Every Monday evening in Nampa, Idaho, a group of twenty veterans gather to share stories and support. The men range in age from grizzled Vietnam warriors to young soldiers who have just returned from Afghanistan. On the night they invited me to visit, their leader and Warrior Pointe founder, Reed Pacheco, entered the room with a cell phone to his ear, brainstorming intervention strategies for a veteran who had threatened suicide.
Pacheco, a U.S. Army veteran of Desert Storm and Somalia pre 9/11, envisioned Warrior Pointe as a “safe zone” where former soldiers could come together to talk about the issues that continue to haunt them, including Post-traumatic Stress Disorder (PTSD). “The VA (Veterans Administration) just isn’t there for us,” he said, as heads around the table nodded emphatically.

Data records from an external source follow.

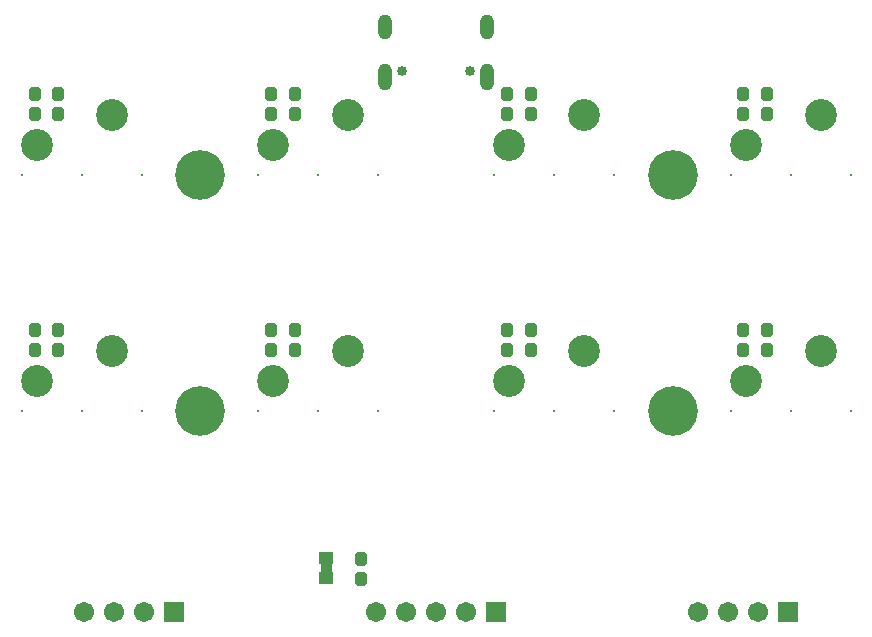
<source format=gbs>
%TF.GenerationSoftware,Altium Limited,Altium Designer,23.4.1 (23)*%
G04 Layer_Color=16711935*
%FSLAX45Y45*%
%MOMM*%
%TF.SameCoordinates,4D4D268D-8FD5-4AED-B812-6AB8C36004BB*%
%TF.FilePolarity,Negative*%
%TF.FileFunction,Soldermask,Bot*%
%TF.Part,Single*%
G01*
G75*
%TA.AperFunction,SMDPad,CuDef*%
G04:AMPARAMS|DCode=43|XSize=1.1032mm|YSize=1.0032mm|CornerRadius=0.1616mm|HoleSize=0mm|Usage=FLASHONLY|Rotation=90.000|XOffset=0mm|YOffset=0mm|HoleType=Round|Shape=RoundedRectangle|*
%AMROUNDEDRECTD43*
21,1,1.10320,0.68000,0,0,90.0*
21,1,0.78000,1.00320,0,0,90.0*
1,1,0.32320,0.34000,0.39000*
1,1,0.32320,0.34000,-0.39000*
1,1,0.32320,-0.34000,-0.39000*
1,1,0.32320,-0.34000,0.39000*
%
%ADD43ROUNDEDRECTD43*%
%TA.AperFunction,ComponentPad*%
%ADD46C,1.70320*%
%ADD47R,1.70320X1.70320*%
%ADD48C,2.70320*%
%ADD49C,0.20320*%
%ADD50C,0.85319*%
%ADD51O,1.20320X2.10320*%
%ADD52O,1.20320X2.30320*%
%ADD53C,4.20320*%
%TA.AperFunction,SMDPad,CuDef*%
%ADD54R,1.20320X1.10320*%
G36*
X3019984Y520000D02*
Y620000D01*
X2919984D01*
Y520000D01*
X3019984D01*
D02*
G37*
D43*
X3260000Y475000D02*
D03*
Y645000D02*
D03*
X4500000Y2585000D02*
D03*
Y2415000D02*
D03*
X2500000Y2585000D02*
D03*
Y2415000D02*
D03*
X500000Y4585000D02*
D03*
Y4415000D02*
D03*
X700000Y4585000D02*
D03*
Y4415000D02*
D03*
X2500000Y4585000D02*
D03*
Y4415000D02*
D03*
X2700000Y4585000D02*
D03*
Y4415000D02*
D03*
X4500000Y4585000D02*
D03*
Y4415000D02*
D03*
X6500000Y4585000D02*
D03*
Y4415000D02*
D03*
Y2585000D02*
D03*
Y2415000D02*
D03*
X6700000Y4585000D02*
D03*
Y4415000D02*
D03*
X4700000Y4585000D02*
D03*
Y4415000D02*
D03*
X6700000Y2585000D02*
D03*
Y2415000D02*
D03*
X4700000Y2585000D02*
D03*
Y2415000D02*
D03*
X2700000Y2585000D02*
D03*
Y2415000D02*
D03*
X500000Y2585000D02*
D03*
Y2415000D02*
D03*
X700000Y2585000D02*
D03*
Y2415000D02*
D03*
D46*
X3646000Y200000D02*
D03*
X3900000D02*
D03*
X4153992Y199997D02*
D03*
X3392000Y200000D02*
D03*
X6626996Y199998D02*
D03*
X6373004Y200002D02*
D03*
X6119004D02*
D03*
X1426996Y199998D02*
D03*
X1173004Y200002D02*
D03*
X919004D02*
D03*
D47*
X4407992Y199997D02*
D03*
X6880996Y199998D02*
D03*
X1680996D02*
D03*
D48*
X1154000Y2408000D02*
D03*
X519000Y2154000D02*
D03*
X1154000Y4408000D02*
D03*
X519000Y4154000D02*
D03*
X3154000Y4408000D02*
D03*
X2519000Y4154000D02*
D03*
X3154000Y2408000D02*
D03*
X2519000Y2154000D02*
D03*
X7154000Y2408000D02*
D03*
X6519000Y2154000D02*
D03*
X5154000Y2408000D02*
D03*
X4519000Y2154000D02*
D03*
X7154000Y4408000D02*
D03*
X6519000Y4154000D02*
D03*
X5154000Y4408000D02*
D03*
X4519000Y4154000D02*
D03*
D49*
X900000Y1900000D02*
D03*
X392000D02*
D03*
X1408000D02*
D03*
X900000Y3900000D02*
D03*
X392000D02*
D03*
X1408000D02*
D03*
X2900000D02*
D03*
X2392000D02*
D03*
X3408000D02*
D03*
X2900000Y1900000D02*
D03*
X2392000D02*
D03*
X3408000D02*
D03*
X6900000D02*
D03*
X6392000D02*
D03*
X7408000D02*
D03*
X4900000D02*
D03*
X4392000D02*
D03*
X5408000D02*
D03*
X6900000Y3900000D02*
D03*
X6392000D02*
D03*
X7408000D02*
D03*
X4900000D02*
D03*
X4392000D02*
D03*
X5408000D02*
D03*
D50*
X3610986Y4778131D02*
D03*
X4188989D02*
D03*
D51*
X3467489Y5148140D02*
D03*
X4332511D02*
D03*
D52*
X3467489Y4728141D02*
D03*
X4332511D02*
D03*
D53*
X1900000Y3900000D02*
D03*
X5900000D02*
D03*
X5899989Y1899995D02*
D03*
X1900000Y1900000D02*
D03*
D54*
X2969992Y485008D02*
D03*
Y655008D02*
D03*
%TF.MD5,8c9d48df857b26c47dbff76a22d29b15*%
M02*

</source>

Tom Bosch, a Carrington College Massage Therapist Program graduate who served two tours with the U.S. Army in Iraq and suffered a traumatic brain injury in an IED attack, noted that “we have a small pharmacy around this table. The VA can give you lots of things for physical pain. But they can’t cure the mental pain.”
“The seventy-seven day siege of Khe Sanh hammered, pierced and drilled fear into the innards of our brains, the spot where fear resides beside the animal will to survive. We are forever alert, on guard, ready to laager, then attack. This is my PTSD,” said my friend Ken Rodgers, Marine, author, and documentary filmmaker when we were discussing the harrowing Vietnam War experiences that led him to write and produce Bravo: Common Men, Uncommon Valor. While Rodgers has been able to manage his condition, it’s something that he lives with every day.